Sônia e Estavam Hernandes foram presos no aeroporto de Miami, Estados Unidos, em janeiro de 2007. Ao entrar no país, o casal declarou que não levava dinheiro além do limite de US$ 10 mil dólares, permitido pela lei. Submetidos a revista, a polícia do aeroporto encontrou US$ 56 mil escondidos entre os pertences do casal. Com base nessa descoberta, o Ministério Público Federal apresentou denúncia contra o casal por evasão de divisas.

Nos Estados Unidos, o casal foi condenado pelo crime de “contrabando de dinheiro” e cumpre pena de reclusão. A defesa alega que os valores citados na denúncia oferecida à Justiça brasileira “foram devidamente declarados, tendo sido recolhidos todos os impostos a eles referentes”.

A primeira prisão preventiva referente ao crime de evasão de divisas (artigo 1º, inciso VII da Lei 9.613/98 — dispõe sobre os crimes de lavagem ou ocultação de bens, direitos e valores) foi suspensa por decisão da mesma 5ª Turma do STJ. Um novo pedido de prisão foi feito e deferido pela 1ª Vara Criminal de São Paulo. Contra esse segundo decreto, a defesa recorreu ao Tribunal de Justiça, que manteve a ordem. Por isso o caso chegou ao Superior Tribunal de Justiça.

A relatora, ministra Laurita Vaz, classificou esse decreto de prisão como “medida extrema”. Para a ministra, o argumento de que o casal tentou entrar nos EUA com US$ 56 mil para “custear a vida fora do Brasil” não tem razoabilidade.

“Esse fato não é o bastante, por si só, para subsidiar um decreto de prisão preventiva lastreado na presunção de que estariam os réus preparando meios para uma fuga. Se fosse esse mesmo o propósito, é razoável supor que seus bens naquele país, avaliados em US$ 465 mil, já serviriam para viabilizá-lo, sendo que tal circunstância não ensejou, antes, a medida cautelar extrema.

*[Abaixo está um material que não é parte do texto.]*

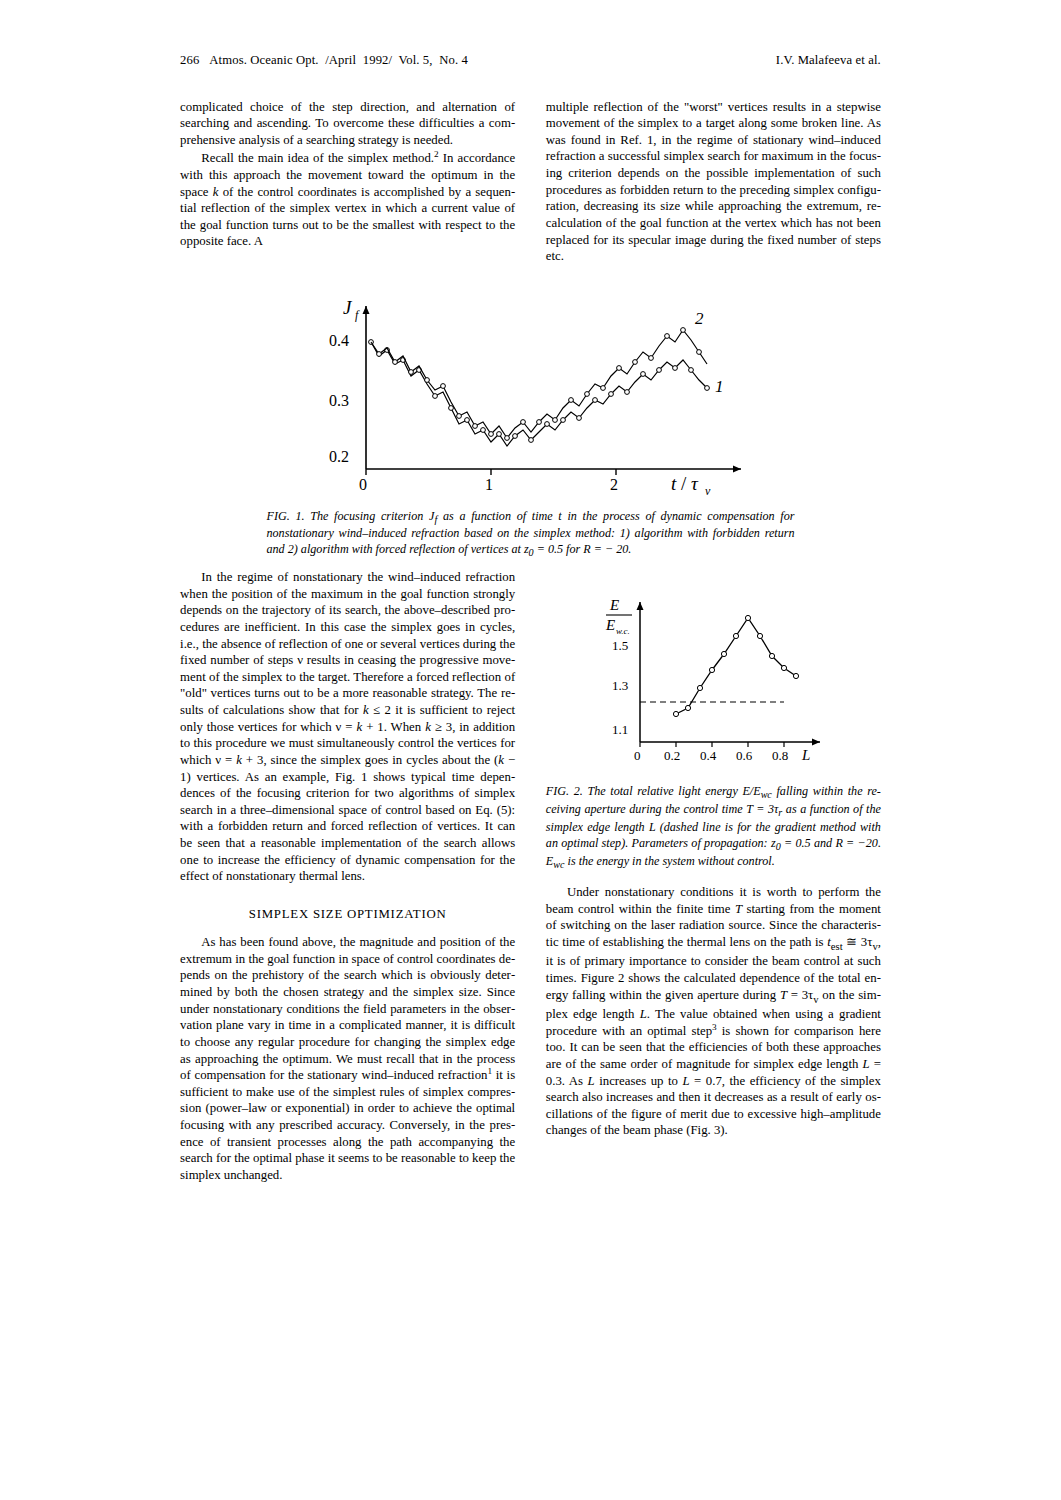266 Atmos. Oceanic Opt. /April 1992/ Vol. 5, No. 4
I.V. Malafeeva et al.
complicated choice of the step direction, and alternation of searching and ascending. To overcome these difficulties a comprehensive analysis of a searching strategy is needed.
Recall the main idea of the simplex method.2 In accordance with this approach the movement toward the optimum in the space k of the control coordinates is accomplished by a sequential reflection of the simplex vertex in which a current value of the goal function turns out to be the smallest with respect to the opposite face. A
multiple reflection of the "worst" vertices results in a stepwise movement of the simplex to a target along some broken line. As was found in Ref. 1, in the regime of stationary wind–induced refraction a successful simplex search for maximum in the focusing criterion depends on the possible implementation of such procedures as forbidden return to the preceding simplex configuration, decreasing its size while approaching the extremum, recalculation of the goal function at the vertex which has not been replaced for its specular image during the fixed number of steps etc.
J f 0.4 0.3 0.2 0 1 2 t / τ v 1 2
FIG. 1. The focusing criterion Jf as a function of time t in the process of dynamic compensation for nonstationary wind–induced refraction based on the simplex method: 1) algorithm with forbidden return and 2) algorithm with forced reflection of vertices at z0 = 0.5 for R = − 20.
In the regime of nonstationary the wind–induced refraction when the position of the maximum in the goal function strongly depends on the trajectory of its search, the above–described procedures are inefficient. In this case the simplex goes in cycles, i.e., the absence of reflection of one or several vertices during the fixed number of steps ν results in ceasing the progressive movement of the simplex to the target. Therefore a forced reflection of "old" vertices turns out to be a more reasonable strategy. The results of calculations show that for k ≤ 2 it is sufficient to reject only those vertices for which ν = k + 1. When k ≥ 3, in addition to this procedure we must simultaneously control the vertices for which ν = k + 3, since the simplex goes in cycles about the (k − 1) vertices. As an example, Fig. 1 shows typical time dependences of the focusing criterion for two algorithms of simplex search in a three–dimensional space of control based on Eq. (5): with a forbidden return and forced reflection of vertices. It can be seen that a reasonable implementation of the search allows one to increase the efficiency of dynamic compensation for the effect of nonstationary thermal lens.
Simplex size optimization
As has been found above, the magnitude and position of the extremum in the goal function in space of control coordinates depends on the prehistory of the search which is obviously determined by both the chosen strategy and the simplex size. Since under nonstationary conditions the field parameters in the observation plane vary in time in a complicated manner, it is difficult to choose any regular procedure for changing the simplex edge as approaching the optimum. We must recall that in the process of compensation for the stationary wind–induced refraction1 it is sufficient to make use of the simplest rules of simplex compression (power–law or exponential) in order to achieve the optimal focusing with any prescribed accuracy. Conversely, in the presence of transient processes along the path accompanying the search for the optimal phase it seems to be reasonable to keep the simplex unchanged.
E E w.c. 1.5 1.3 1.1 0 0.2 0.4 0.6 0.8 L
FIG. 2. The total relative light energy E/Ewc falling within the receiving aperture during the control time T = 3τr as a function of the simplex edge length L (dashed line is for the gradient method with an optimal step). Parameters of propagation: z0 = 0.5 and R = −20. Ewc is the energy in the system without control.
Under nonstationary conditions it is worth to perform the beam control within the finite time T starting from the moment of switching on the laser radiation source. Since the characteristic time of establishing the thermal lens on the path is test ≅ 3τv, it is of primary importance to consider the beam control at such times. Figure 2 shows the calculated dependence of the total energy falling within the given aperture during T = 3τv on the simplex edge length L. The value obtained when using a gradient procedure with an optimal step3 is shown for comparison here too. It can be seen that the efficiencies of both these approaches are of the same order of magnitude for simplex edge length L = 0.3. As L increases up to L = 0.7, the efficiency of the simplex search also increases and then it decreases as a result of early oscillations of the figure of merit due to excessive high–amplitude changes of the beam phase (Fig. 3).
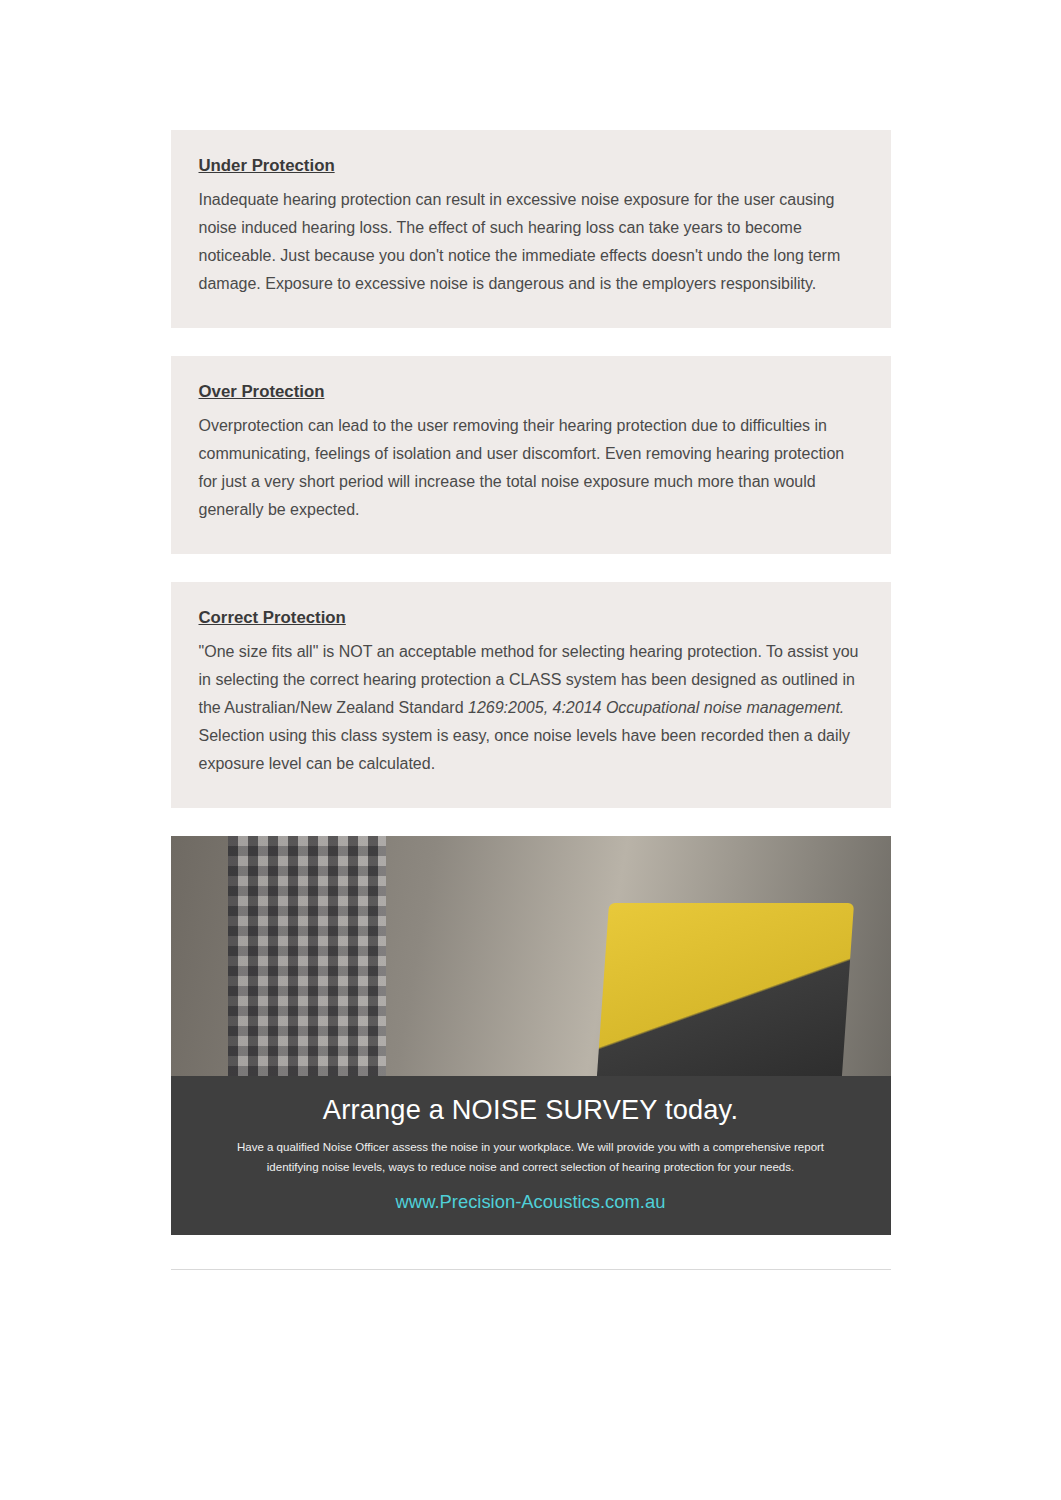Under Protection
Inadequate hearing protection can result in excessive noise exposure for the user causing noise induced hearing loss. The effect of such hearing loss can take years to become noticeable. Just because you don't notice the immediate effects doesn't undo the long term damage. Exposure to excessive noise is dangerous and is the employers responsibility.
Over Protection
Overprotection can lead to the user removing their hearing protection due to difficulties in communicating, feelings of isolation and user discomfort. Even removing hearing protection for just a very short period will increase the total noise exposure much more than would generally be expected.
Correct Protection
"One size fits all" is NOT an acceptable method for selecting hearing protection. To assist you in selecting the correct hearing protection a CLASS system has been designed as outlined in the Australian/New Zealand Standard 1269:2005, 4:2014 Occupational noise management. Selection using this class system is easy, once noise levels have been recorded then a daily exposure level can be calculated.
Arrange a NOISE SURVEY today.
Have a qualified Noise Officer assess the noise in your workplace. We will provide you with a comprehensive report identifying noise levels, ways to reduce noise and correct selection of hearing protection for your needs.
www.Precision-Acoustics.com.au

Medida extrema que se apresenta desproporcional e sem base fática concreta suficiente para justificá-la”, considerou.

“Nesse contexto, creio ser desproporcional a medida e sem base fática concreta suficiente para justificá-la”, concluiu a ministra.

Leia a decisão

HABEAS CORPUS Nº 75.818 – SP (2007⁄0017624-3)

RELATÓRIO

EXMA. SRA. MINISTRA LAURITA VAZ:

Trata-se de Habeas Corpus, com pedido de liminar, impetrado em favor de ESTEVAN HERNANDES FILHO e SÔNIA HADDAD MORAES HERNANDES, em face de decisão do Desembargador Relator do Habeas Corpus n.º 1049.112.3⁄2, em trâmite no Tribunal de Justiça do Estado de São Paulo, que indeferiu o pedido de liminar, mantendo o decreto de prisão preventiva exarado pelo Juízo de primeiro grau.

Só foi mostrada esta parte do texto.